What the task asks:
In the records below, find the line containing "vfov_deg: 22.6" and the line containing "focal_mm: 60"; please repeat exactly the lines from one to the other, both included, and nothing more.

Data excerpts:

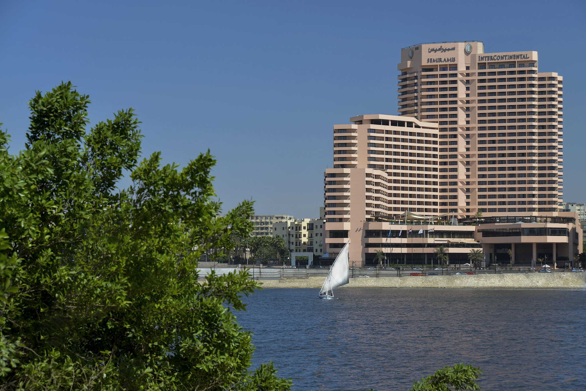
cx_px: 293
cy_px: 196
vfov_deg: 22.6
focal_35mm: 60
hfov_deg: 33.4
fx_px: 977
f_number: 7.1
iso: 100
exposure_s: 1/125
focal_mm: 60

...

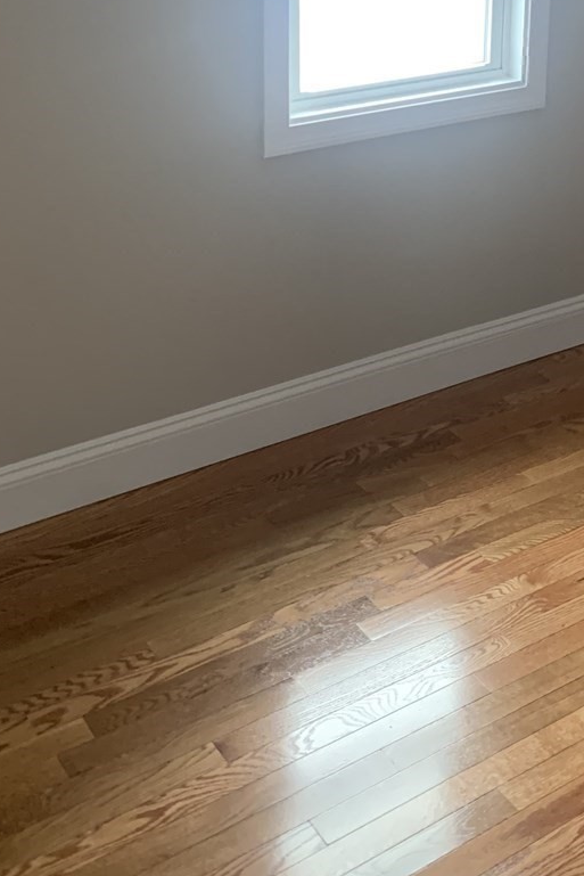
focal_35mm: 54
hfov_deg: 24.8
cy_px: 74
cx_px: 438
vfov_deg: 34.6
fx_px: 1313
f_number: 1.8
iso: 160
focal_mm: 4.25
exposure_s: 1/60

...

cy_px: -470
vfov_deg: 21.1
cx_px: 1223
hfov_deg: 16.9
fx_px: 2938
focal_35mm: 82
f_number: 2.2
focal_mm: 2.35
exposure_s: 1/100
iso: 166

Solution below:
vfov_deg: 22.6
focal_35mm: 60
hfov_deg: 33.4
fx_px: 977
f_number: 7.1
iso: 100
exposure_s: 1/125
focal_mm: 60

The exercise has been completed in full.